China’s Deflationary Impact on the U.S.
It also has consequences for the U.S. economy. The United States has benefited tremendously from China’s rise over the last 20 years. During that period, the U.S., through its corporations, could “export inflation” and “import deflation” via China’s cheap labor, rising middle class, and voracious demand for commodities and goods. From industrial machinery to high-end consumer brands, China was a reliable marginal buyer for U.S. exports and a production partner for U.S. supply chains. As that engine falters, U.S. multinational earnings will increasingly come under pressure.
A structurally weakened China means less global trade, less demand for U.S. goods and services, and slower investment flows from international corporations. The knock-on effect will be lower nominal GDP growth in the U.S., even if domestic consumption remains resilient. As such, markets will begin to price in a lower terminal growth rate for the U.S. economy, particularly in sectors exposed to international demand.
Moreover, China’s descent into deflation could export disinflationary pressures globally. That risk will likely exacerbate the risk that the Fed is making a “Transitory Mistake.”

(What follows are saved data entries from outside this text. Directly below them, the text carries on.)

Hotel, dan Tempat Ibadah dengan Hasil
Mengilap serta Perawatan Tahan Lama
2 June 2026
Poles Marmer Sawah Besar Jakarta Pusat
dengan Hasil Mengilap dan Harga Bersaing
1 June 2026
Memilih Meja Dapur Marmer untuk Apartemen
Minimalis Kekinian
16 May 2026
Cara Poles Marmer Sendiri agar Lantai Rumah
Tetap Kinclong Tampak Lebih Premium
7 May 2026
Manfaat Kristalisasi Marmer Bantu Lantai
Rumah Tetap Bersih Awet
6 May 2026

“This link between the economy and inflation is evident from the Economic Composite Index, which comprises nearly 100 hard and soft data points. Following the spike in economic activity post-pandemic, economic growth continues to decline. Given that inflation is solely a function of economic supply and demand, it is unsurprising that it continues to cool.”

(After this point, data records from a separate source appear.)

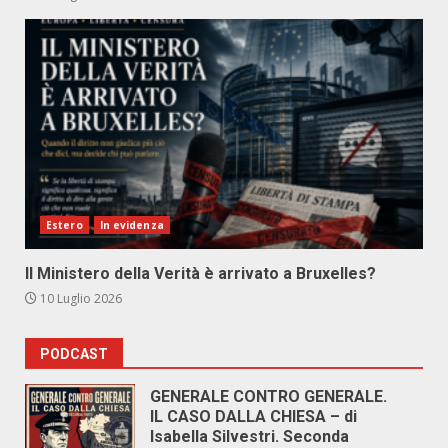
Estero
In evidenza
Il Ministero della Verità è arrivato a Bruxelles?
10 Luglio 2026
PODCAST
GENERALE CONTRO GENERALE.
IL CASO DALLA CHIESA – di
Isabella Silvestri. Seconda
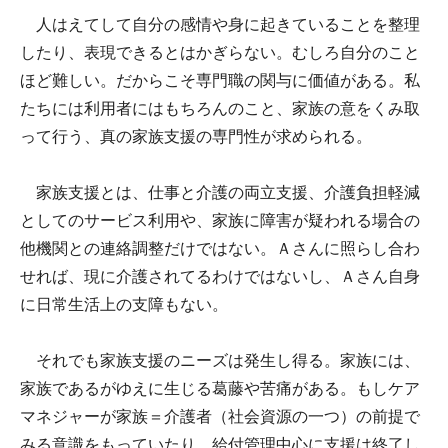
人はえてして自分の感情や身に起きていることを整理
したり、表現できるとはかぎらない。むしろ自分のこと
ほど難しい。だからこそ専門職の関与に価値がある。私
たちには利用者にはもちろんのこと、家族の意をくみ取
って行う、真の家族支援の専門性が求められる。
家族支援とは、仕事と介護の両立支援、介護負担軽減
としてのサービス利用や、家族に障害が疑われる場合の
他機関との連絡調整だけではない。Ａさんに照らし合わ
せれば、現に介護されてるわけではないし、Ａさん自身
に日常生活上の支障もない。
それでも家族支援のニーズは発生し得る。家族には、
家族であるがゆえに生じる葛藤や苦痛がある。もしケア
マネジャーが家族＝介護者（社会資源の一つ）の前提で
みる意識をもっていたり、給付管理中心に支援は終了し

Understanding that the U.S. imports deflation from China, the risk of a sharper disinflationary impact from China on the U.S. will become evident in the economic data. As Bass noted:
“They’re not just dealing with a cyclical downturn. This is a permanent shift toward zero or negative real growth.”
That assessment has profound consequences for China and how policymakers and investors think about global growth in the decade ahead.
Conclusion
In this environment, the traditional drivers of market performance, earnings growth, productivity gains, and capital investment, will take a back seat to macro stability and risk management. Investors should shift their analysis from “Where can I grow my capital?” to “Where can I protect it?”
For now, the answer appears to be the U.S. Treasury market. Ironically, even with sticky fiscal deficits and political gridlock, capital prefers the U.S. over every alternative. That should tell us something.
As we’ve written many times before:
“Capital doesn’t care about ideology—it cares about trust, liquidity, and rule of law.”
When trust in a significant economic power like China evaporates, the resulting capital flows don’t walk, they run.
Investors would be wise to pay attention. The shift underway isn’t temporary. It reflects a deeper reordering of global economic leadership and risk tolerance. While the U.S. faces plenty of its structural challenges, it is still, for now, the cleanest shirt in a very dirty laundry pile.